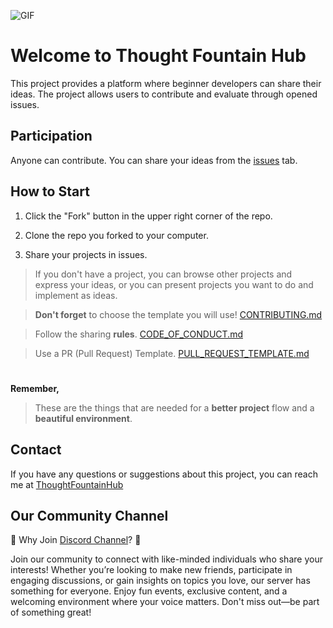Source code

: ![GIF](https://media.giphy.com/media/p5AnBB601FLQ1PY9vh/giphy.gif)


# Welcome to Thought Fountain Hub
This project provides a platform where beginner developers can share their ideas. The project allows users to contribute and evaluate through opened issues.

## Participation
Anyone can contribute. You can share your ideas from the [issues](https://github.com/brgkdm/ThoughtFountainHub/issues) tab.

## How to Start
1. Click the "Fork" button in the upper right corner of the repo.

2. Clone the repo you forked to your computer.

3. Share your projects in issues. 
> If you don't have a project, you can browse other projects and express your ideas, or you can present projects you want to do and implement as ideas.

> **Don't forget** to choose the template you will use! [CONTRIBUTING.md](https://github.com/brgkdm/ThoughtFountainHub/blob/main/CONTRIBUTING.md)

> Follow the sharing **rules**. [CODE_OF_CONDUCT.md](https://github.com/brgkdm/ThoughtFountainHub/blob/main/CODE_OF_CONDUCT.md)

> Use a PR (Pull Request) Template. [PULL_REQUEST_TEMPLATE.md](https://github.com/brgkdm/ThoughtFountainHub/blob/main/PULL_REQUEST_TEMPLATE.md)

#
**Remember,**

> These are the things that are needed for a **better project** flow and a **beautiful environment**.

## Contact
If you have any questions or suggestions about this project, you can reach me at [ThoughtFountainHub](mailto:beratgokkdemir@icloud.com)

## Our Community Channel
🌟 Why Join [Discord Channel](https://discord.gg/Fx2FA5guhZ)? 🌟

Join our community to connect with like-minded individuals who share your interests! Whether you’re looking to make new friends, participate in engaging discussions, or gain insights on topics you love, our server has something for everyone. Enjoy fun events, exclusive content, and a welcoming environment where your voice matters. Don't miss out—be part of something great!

##########

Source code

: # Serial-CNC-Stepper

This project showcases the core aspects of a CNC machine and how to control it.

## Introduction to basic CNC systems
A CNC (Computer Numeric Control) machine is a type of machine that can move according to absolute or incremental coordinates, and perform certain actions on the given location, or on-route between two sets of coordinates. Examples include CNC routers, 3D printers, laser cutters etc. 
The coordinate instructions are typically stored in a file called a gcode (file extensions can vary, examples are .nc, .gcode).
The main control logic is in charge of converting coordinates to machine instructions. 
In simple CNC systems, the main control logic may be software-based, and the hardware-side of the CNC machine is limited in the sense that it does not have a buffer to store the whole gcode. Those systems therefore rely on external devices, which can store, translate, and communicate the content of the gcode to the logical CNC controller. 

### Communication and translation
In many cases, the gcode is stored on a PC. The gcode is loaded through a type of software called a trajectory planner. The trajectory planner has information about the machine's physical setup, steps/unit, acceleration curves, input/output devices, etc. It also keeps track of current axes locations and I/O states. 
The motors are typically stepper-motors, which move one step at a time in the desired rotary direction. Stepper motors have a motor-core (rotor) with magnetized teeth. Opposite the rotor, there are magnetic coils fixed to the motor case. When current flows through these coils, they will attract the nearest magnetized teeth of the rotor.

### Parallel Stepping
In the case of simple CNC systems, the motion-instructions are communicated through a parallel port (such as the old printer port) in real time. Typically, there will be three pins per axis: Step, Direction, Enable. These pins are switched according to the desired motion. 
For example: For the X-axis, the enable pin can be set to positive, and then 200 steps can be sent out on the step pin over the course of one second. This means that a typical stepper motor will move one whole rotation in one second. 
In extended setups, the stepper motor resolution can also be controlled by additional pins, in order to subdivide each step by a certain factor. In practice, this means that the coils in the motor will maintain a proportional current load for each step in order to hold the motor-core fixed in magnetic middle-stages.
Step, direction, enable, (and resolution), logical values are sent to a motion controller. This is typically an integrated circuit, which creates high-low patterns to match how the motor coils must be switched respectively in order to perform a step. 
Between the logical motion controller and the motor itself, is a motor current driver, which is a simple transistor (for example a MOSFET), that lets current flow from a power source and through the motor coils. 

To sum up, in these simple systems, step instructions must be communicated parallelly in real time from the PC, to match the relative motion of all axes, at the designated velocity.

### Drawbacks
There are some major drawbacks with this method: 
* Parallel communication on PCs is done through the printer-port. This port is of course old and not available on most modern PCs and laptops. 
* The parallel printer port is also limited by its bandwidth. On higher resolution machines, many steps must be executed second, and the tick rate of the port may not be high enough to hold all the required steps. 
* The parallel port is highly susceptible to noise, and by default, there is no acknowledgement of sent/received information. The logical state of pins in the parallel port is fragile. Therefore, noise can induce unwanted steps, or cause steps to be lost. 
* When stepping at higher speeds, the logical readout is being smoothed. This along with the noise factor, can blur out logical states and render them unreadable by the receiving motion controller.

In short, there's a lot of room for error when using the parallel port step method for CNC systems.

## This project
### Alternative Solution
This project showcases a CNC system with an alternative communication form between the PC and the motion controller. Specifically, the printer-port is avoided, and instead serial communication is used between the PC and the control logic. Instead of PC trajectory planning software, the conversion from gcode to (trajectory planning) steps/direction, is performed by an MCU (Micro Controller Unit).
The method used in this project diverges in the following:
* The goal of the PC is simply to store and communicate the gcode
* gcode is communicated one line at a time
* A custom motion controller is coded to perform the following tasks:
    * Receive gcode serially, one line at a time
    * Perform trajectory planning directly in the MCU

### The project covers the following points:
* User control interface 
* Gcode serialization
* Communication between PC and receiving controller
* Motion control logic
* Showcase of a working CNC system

##########

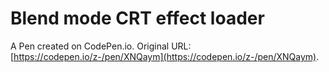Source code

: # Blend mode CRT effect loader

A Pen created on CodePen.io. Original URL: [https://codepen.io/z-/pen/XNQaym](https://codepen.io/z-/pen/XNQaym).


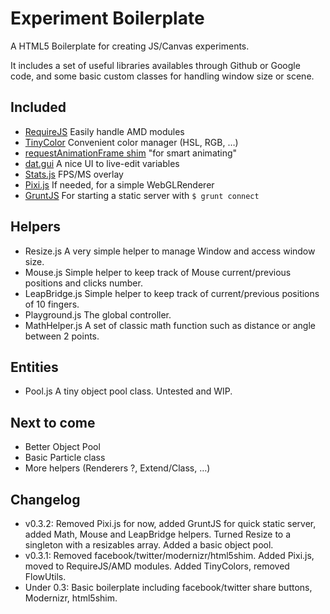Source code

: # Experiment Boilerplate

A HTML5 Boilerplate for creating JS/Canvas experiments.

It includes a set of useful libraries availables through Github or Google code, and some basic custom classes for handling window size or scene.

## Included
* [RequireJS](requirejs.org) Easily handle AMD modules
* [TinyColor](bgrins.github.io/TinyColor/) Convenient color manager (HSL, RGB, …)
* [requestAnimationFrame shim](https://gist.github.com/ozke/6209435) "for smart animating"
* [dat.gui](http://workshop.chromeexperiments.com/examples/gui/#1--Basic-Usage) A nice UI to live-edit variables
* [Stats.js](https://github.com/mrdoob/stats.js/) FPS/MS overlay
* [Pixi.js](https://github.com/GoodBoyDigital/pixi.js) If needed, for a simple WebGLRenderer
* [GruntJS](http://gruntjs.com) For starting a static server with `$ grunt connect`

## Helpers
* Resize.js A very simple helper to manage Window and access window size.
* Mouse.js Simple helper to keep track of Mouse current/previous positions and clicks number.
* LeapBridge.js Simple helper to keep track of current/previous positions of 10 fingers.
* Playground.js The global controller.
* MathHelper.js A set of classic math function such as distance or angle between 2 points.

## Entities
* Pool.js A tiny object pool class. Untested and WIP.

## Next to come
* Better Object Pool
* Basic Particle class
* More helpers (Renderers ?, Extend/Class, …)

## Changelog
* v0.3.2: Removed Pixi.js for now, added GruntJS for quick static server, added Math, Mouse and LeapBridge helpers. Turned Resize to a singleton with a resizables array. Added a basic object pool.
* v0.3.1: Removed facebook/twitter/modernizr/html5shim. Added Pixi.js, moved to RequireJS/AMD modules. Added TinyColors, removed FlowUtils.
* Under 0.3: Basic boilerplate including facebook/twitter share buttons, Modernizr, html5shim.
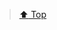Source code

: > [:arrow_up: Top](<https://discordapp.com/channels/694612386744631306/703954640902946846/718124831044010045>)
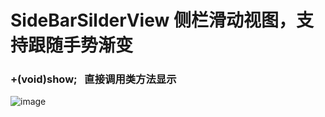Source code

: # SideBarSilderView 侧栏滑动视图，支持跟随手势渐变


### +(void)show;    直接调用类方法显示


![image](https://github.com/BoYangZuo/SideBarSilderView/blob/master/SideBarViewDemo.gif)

##########

• _TASK REQUIREMENTS_
Render the lines from the one containing "### The project" up to and including the one containing "working CNC system" as a Markdown table with the columns Row and Text. Number each line and leave out any blank lines.

• _ANSWER TO THE PROBLEM_
| Row | Text |
|---|---|
| 1 | ### The project covers the following points: |
| 2 | * User control interface  |
| 3 | * Gcode serialization |
| 4 | * Communication between PC and receiving controller |
| 5 | * Motion control logic |
| 6 | * Showcase of a working CNC system |